## WORK REQUIRED
Retype every line from the top of the entries down to the one with "26: (672, 340, 0.62)", both included, and skip the pictures.

GIVEN ENTRIES Block Start

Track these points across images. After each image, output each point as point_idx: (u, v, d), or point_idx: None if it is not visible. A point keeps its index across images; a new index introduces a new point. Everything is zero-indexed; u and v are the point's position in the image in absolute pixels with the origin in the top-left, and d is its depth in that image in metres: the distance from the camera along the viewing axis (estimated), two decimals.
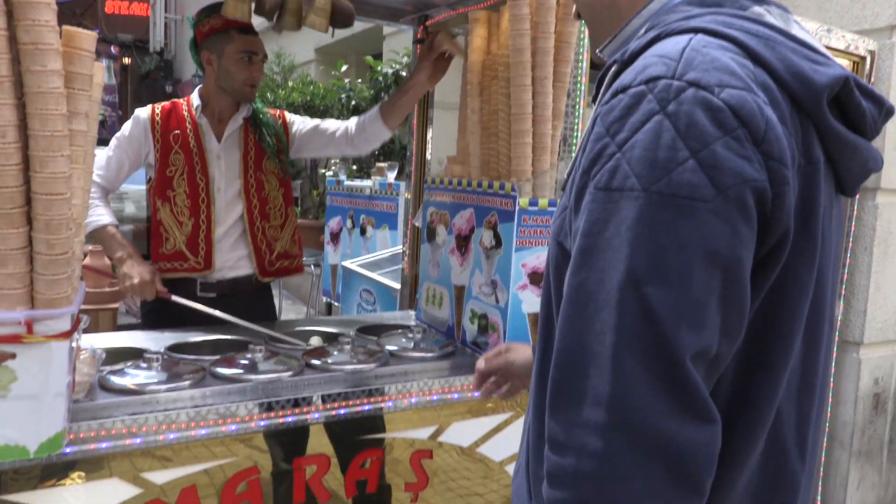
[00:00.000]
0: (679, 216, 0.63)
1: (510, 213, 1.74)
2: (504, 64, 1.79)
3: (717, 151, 0.63)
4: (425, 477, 1.73)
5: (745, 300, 0.66)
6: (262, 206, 2.25)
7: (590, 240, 0.67)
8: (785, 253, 0.68)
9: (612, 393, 0.63)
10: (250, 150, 2.24)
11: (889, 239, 2.80)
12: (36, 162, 1.08)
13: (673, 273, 0.63)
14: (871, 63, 2.62)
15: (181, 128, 2.19)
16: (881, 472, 2.97)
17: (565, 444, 0.66)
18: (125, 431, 1.36)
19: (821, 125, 0.70)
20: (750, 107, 0.64)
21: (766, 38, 0.70)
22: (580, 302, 0.67)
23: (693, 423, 0.63)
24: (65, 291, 1.15)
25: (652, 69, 0.67)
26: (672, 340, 0.62)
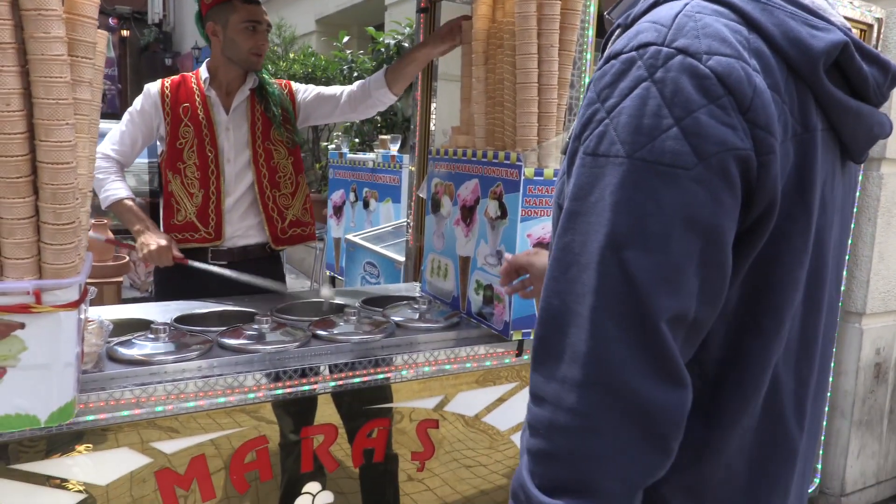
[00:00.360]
0: (661, 183, 0.64)
1: (515, 183, 1.73)
2: (510, 32, 1.76)
3: (700, 119, 0.64)
4: (431, 446, 1.74)
5: (726, 267, 0.67)
6: (272, 175, 2.26)
7: (576, 203, 0.69)
8: (773, 220, 0.68)
9: (588, 351, 0.65)
10: (258, 121, 2.25)
11: (893, 209, 2.79)
12: (41, 130, 1.07)
13: (652, 238, 0.64)
14: (879, 30, 2.59)
15: (190, 101, 2.20)
16: (881, 441, 3.00)
17: (544, 397, 0.69)
18: (134, 401, 1.37)
19: (818, 91, 0.70)
20: (737, 74, 0.65)
21: (764, 3, 0.70)
22: (565, 263, 0.69)
23: (663, 385, 0.65)
24: (72, 261, 1.15)
25: (643, 35, 0.68)
26: (648, 303, 0.64)
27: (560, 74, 1.74)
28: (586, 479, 0.65)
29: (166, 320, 1.69)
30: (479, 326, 1.88)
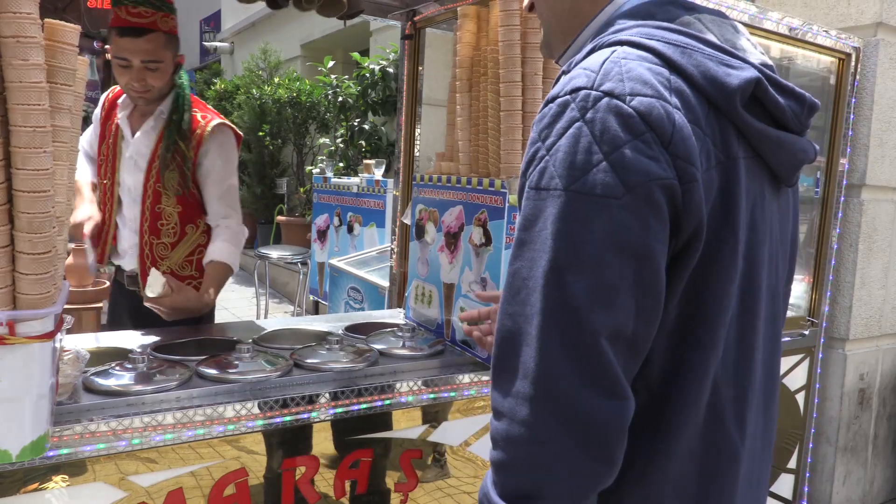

GIVEN ENTRIES Block End

## RESPONSE
Track these points across images. After each image, output each point as point_idx: (u, v, d), or point_idx: None if it is not visible. A point keeps its index across images; a new index introduces a new point. Everything is zero-indexed; u and v are the point's position in the image in absolute pixels with the origin in the top-left, and d is its depth in that image in metres: the distance from the camera along the viewing axis (estimated), two decimals.
[00:00.000]
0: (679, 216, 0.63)
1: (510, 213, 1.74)
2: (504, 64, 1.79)
3: (717, 151, 0.63)
4: (425, 477, 1.73)
5: (745, 300, 0.66)
6: (262, 206, 2.25)
7: (590, 240, 0.67)
8: (785, 253, 0.68)
9: (612, 393, 0.63)
10: (250, 150, 2.24)
11: (889, 239, 2.80)
12: (36, 162, 1.08)
13: (673, 273, 0.63)
14: (871, 63, 2.62)
15: (181, 128, 2.19)
16: (881, 472, 2.97)
17: (565, 444, 0.66)
18: (125, 431, 1.36)
19: (821, 125, 0.70)
20: (750, 107, 0.64)
21: (766, 38, 0.70)
22: (580, 302, 0.67)
23: (693, 423, 0.63)
24: (65, 291, 1.15)
25: (652, 69, 0.67)
26: (672, 340, 0.62)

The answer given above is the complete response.